RIO MIERA, UNA LINEA ENTRE LAS NUBES AL MAR
Hay ríos que tienen un inicio épico y aquí nos encontramos con uno de ellos. El río Miera nace en lo alto de los Puertos de Lunada, donde Cantabria roza con Burgos y donde la montaña se despeña en calizas y praderas húmedas. No hay un manantial único que pueda señalarse como matriz del río, sino la suma de hilos de agua que descienden de neveros ocultos en las oquedades kársticas, de arroyuelos que el invierno alimenta con lluvias interminables y nieves persistentes.
Esta tierra es recia, amiga de las nieves y los días rudos. Allí arriba, el silencio es roto solo por el cencerro de alguna vaca tudanca y el rumor del viento. Es un paisaje bravío, de piedra desnuda y cielos cambiantes. Los pastores pasiegos lo han recorrido desde hace siglos, levantando con sus manos las cabañas de piedra, viviendas temporales que servían de refugio a familias trashumantes dentro de su propia tierra. Porque el pasiego no viajaba lejos, pero conocía como nadie el arte de moverse entre valles, llevando consigo el ganado y adaptando su vida al ritmo de la hierba. Un santuario para el nuevo Turismo Rural y para los que viajan sin prisas.

### Extractos de datos

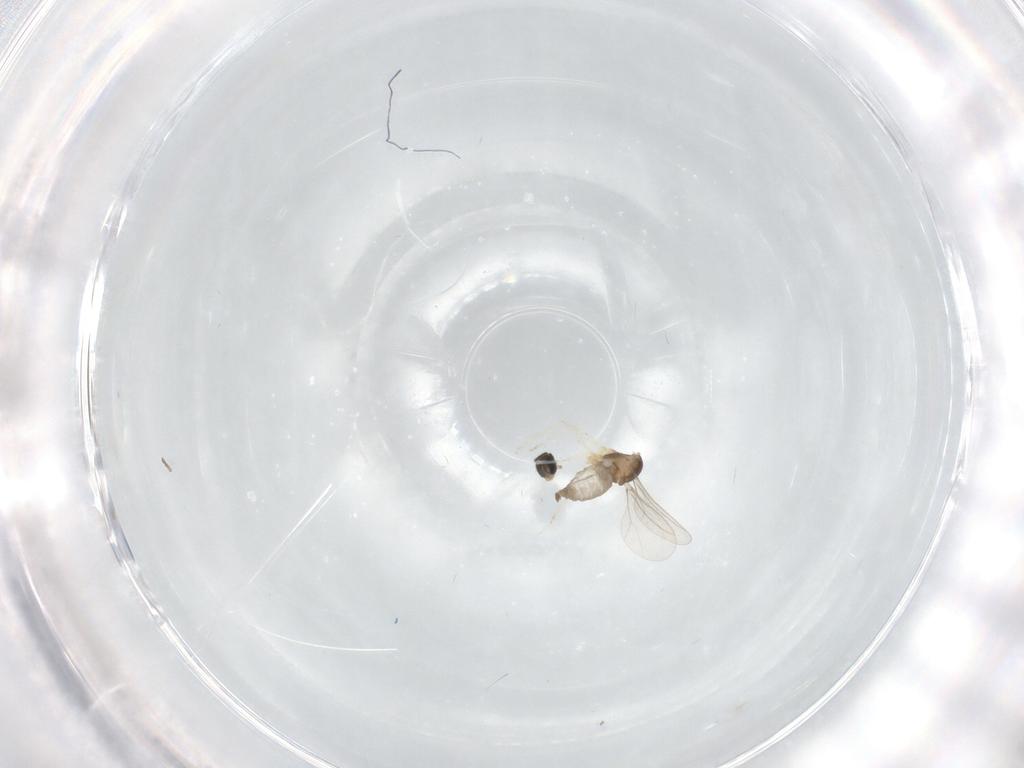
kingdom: Animalia
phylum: Arthropoda
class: Insecta
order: Diptera
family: Cecidomyiidae
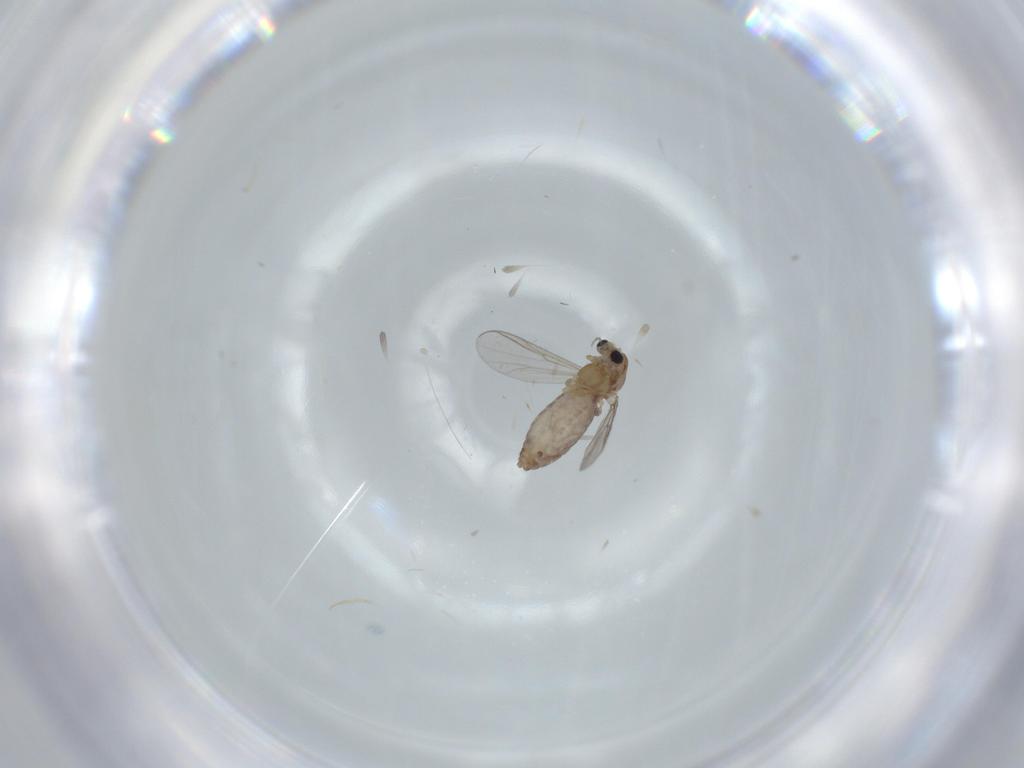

### Tus tareas
**a)** ¿Dónde nace el río Miera según el texto sobre este río?
**b)** Escribe, por favor, la continuación del texto sobre el río Miera a partir de su última frase.

### Problemas resueltos
**a)** En lo alto de los Puertos de Lunada, donde Cantabria roza con Burgos.

**b)**
Ese nuevo turismo disfruta de la bicicleta con adicción. La carretera que sube desde San Roque de Riomiera hacia Lunada es una de las más temidas y amadas por ciclistas de toda España. El Miera, en su curso alto, acompaña esas rampas brutales de más de un 15% en algunos tramos, donde el aliento se pega al cuerpo como la niebla a las zarzas. Cada verano, decenas de cicloturistas, algunos venidos de muy lejos, se enfrentan a esas cuestas míticas soñando con imitar a los héroes de la Vuelta a España.
Hay tramos en los que la emoción de la pendiente queda en silencio por un instante al cruzar un puente de piedra donde el Miera descansa en pozas verdes y profundas. Ahí el viajero se sorprende al ver niños bañándose, o familias que extienden mantas de cuadros sobre la hierba húmeda.El binomio agua‑bicicleta ha ido forjando parte del turismo de la comarca. Los alojamientos rurales ofrecen descuentos a quienes llegan con bicicleta, y algunas antiguas cabañas pasiegas han sido restauradas para albergar grupos de ciclistas que, tras la ruta, buscan la calidez de una chimenea y de un buen cocido montañés.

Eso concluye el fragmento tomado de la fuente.